High Tech Phone Fraud

scam fraud telephone telemarketing

The predawn calls at Rich Beck's house one morning last year came so fast and furious, he finally got fed up.

"Just hung up the last time and left the phone off the hook. So that put an end to it," he told CBS News Correspondent Cynthia Bowers.

Or so he thought. Actually he did exactly what the caller wanted.

Welcome to the world of high tech phone fraud.

Hackers dial relentlessly until they get voice mail. Then they can figure out the password and change the outgoing message to say the phone accepts third party calls.

That gives phone operators the green light to verify charges for collect calls - calls made from places like the Philippines, where many of the hackers operate from. The scammers turn around and sell that access to other people, then ring up the profits.

"We were so shocked when we looked at our telephone bill," Beck said. "The long distance part of the bill came out to a total of $1,800 of long distance collect calls."

The targets are often business or government phone systems with dozens of extensions. Employees often leave a default password, like the last four digits in their extension, which makes the cracking the code a cakewalk.

In the blue-collar community of East Palo Alto, Calif., hackers working over a long holiday weekend managed to run up a bill 10 times the city hall's average - $30,000.

"Of course that needed a big explanation because I just don't have that," said Mayor Patricia Foster.

Another thing the mayor wants explained is why AT&T expects the city to pay for calls someone else made.
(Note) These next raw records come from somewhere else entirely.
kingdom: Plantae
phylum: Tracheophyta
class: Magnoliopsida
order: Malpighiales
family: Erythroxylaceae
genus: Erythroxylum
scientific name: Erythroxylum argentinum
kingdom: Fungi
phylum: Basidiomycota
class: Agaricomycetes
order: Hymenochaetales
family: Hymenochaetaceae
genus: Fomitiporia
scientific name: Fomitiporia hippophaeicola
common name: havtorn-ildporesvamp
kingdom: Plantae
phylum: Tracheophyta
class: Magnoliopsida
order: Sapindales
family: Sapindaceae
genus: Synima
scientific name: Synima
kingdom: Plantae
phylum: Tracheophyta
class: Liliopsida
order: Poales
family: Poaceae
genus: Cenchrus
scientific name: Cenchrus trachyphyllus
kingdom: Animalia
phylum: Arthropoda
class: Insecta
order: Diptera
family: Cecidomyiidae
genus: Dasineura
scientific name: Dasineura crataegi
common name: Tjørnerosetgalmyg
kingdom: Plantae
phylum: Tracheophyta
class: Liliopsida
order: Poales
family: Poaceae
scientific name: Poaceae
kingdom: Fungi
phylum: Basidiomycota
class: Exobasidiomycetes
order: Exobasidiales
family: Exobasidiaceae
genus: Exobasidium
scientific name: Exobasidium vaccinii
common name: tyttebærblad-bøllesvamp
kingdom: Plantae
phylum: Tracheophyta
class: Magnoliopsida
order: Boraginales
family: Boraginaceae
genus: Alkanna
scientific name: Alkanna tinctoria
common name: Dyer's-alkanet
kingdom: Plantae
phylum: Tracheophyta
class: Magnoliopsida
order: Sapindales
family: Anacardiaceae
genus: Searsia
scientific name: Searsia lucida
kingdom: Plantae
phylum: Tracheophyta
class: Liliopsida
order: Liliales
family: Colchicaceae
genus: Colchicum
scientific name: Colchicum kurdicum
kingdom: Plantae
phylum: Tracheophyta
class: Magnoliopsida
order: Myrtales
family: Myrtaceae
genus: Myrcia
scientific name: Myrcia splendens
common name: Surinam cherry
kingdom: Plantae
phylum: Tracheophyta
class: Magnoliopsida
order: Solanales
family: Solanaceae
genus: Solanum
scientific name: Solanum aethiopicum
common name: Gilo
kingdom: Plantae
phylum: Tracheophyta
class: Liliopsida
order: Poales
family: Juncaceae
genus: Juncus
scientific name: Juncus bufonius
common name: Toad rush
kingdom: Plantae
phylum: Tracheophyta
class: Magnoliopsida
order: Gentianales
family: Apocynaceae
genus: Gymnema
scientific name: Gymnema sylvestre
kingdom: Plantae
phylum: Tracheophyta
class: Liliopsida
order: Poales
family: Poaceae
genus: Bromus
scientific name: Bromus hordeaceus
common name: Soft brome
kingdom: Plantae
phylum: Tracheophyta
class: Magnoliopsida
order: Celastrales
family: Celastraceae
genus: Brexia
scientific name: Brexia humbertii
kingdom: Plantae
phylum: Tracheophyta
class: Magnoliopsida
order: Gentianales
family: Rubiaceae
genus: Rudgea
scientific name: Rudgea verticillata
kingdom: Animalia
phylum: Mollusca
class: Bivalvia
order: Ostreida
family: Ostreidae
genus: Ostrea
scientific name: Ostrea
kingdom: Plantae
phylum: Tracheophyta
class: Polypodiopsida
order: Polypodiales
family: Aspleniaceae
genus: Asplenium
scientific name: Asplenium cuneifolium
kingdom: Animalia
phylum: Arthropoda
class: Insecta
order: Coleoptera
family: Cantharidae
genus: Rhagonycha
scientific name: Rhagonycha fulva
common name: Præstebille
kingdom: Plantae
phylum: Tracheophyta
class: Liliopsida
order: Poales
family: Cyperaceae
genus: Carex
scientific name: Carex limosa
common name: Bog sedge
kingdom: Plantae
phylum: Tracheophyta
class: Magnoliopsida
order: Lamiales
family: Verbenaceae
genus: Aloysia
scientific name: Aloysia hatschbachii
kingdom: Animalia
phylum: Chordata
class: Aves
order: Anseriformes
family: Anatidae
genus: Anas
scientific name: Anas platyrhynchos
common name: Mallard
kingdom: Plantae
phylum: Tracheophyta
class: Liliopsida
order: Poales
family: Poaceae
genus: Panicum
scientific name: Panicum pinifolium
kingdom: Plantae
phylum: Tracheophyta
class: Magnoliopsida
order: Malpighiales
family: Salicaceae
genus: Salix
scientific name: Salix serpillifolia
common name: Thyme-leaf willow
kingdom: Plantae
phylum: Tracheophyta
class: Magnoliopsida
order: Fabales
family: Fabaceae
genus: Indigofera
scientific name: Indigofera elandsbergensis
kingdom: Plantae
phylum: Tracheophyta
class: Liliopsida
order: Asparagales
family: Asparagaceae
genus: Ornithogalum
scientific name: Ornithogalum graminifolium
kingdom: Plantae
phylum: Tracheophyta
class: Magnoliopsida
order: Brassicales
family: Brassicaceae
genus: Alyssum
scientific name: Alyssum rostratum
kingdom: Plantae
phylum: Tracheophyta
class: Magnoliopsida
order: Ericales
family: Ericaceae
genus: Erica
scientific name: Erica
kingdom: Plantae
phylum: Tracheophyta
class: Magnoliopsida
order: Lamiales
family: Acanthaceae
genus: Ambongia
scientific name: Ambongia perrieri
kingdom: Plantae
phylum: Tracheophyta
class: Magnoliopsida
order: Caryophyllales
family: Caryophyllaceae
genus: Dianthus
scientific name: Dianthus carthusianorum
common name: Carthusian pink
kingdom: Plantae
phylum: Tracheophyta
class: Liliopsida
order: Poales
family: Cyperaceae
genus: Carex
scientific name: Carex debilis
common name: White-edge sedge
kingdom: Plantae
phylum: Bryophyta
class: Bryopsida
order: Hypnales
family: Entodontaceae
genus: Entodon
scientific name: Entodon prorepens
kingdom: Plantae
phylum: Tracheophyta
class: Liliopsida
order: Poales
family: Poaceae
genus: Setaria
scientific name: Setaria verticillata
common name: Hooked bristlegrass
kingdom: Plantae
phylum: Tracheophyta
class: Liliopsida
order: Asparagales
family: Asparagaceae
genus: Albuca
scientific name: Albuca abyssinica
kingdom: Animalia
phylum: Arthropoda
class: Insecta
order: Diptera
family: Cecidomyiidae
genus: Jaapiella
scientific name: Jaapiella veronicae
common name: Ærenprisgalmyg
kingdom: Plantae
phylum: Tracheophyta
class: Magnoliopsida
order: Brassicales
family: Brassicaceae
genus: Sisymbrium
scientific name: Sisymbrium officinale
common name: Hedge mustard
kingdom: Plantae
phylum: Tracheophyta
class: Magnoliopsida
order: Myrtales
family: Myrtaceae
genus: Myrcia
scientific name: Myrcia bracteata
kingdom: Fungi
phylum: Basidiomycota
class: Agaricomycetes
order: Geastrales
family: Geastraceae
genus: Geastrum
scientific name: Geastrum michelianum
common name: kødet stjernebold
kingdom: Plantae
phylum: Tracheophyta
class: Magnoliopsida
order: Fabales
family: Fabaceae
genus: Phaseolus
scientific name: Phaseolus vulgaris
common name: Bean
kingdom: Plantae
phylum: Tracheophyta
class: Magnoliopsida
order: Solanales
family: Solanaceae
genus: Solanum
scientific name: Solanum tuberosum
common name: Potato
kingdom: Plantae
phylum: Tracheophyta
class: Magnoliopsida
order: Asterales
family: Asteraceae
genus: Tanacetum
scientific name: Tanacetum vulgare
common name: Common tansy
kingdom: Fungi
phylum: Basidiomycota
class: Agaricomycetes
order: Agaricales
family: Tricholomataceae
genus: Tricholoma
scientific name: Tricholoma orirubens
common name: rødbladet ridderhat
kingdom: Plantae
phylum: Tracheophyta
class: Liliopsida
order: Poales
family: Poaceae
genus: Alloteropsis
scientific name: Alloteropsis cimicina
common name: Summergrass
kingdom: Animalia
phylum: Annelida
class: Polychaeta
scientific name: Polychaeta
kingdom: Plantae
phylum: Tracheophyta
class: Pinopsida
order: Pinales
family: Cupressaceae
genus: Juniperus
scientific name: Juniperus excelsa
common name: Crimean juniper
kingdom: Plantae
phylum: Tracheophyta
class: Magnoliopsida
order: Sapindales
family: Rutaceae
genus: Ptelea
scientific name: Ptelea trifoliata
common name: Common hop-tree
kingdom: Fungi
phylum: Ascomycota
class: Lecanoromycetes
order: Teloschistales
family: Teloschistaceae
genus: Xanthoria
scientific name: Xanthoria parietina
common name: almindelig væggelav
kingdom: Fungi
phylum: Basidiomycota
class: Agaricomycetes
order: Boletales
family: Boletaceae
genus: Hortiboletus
"On a credit card. The bank calls me when they find my credit card used in South Africa, but, you know, we got no calls from AT&T - we got no warning," she said.

AT&T says it's looking at that bill, but points out consumers have a responsibility to protect themselves -- by doing something as simple as picking a longer password.

"If you use a six digit password, that is a hundred thousand combinations that they would have to try," said Clemmie Scott of AT&T security. "For the hacker, it's move on and find an easier victim."

And it won't be Rich Beck. He's disconnected his voice-mail.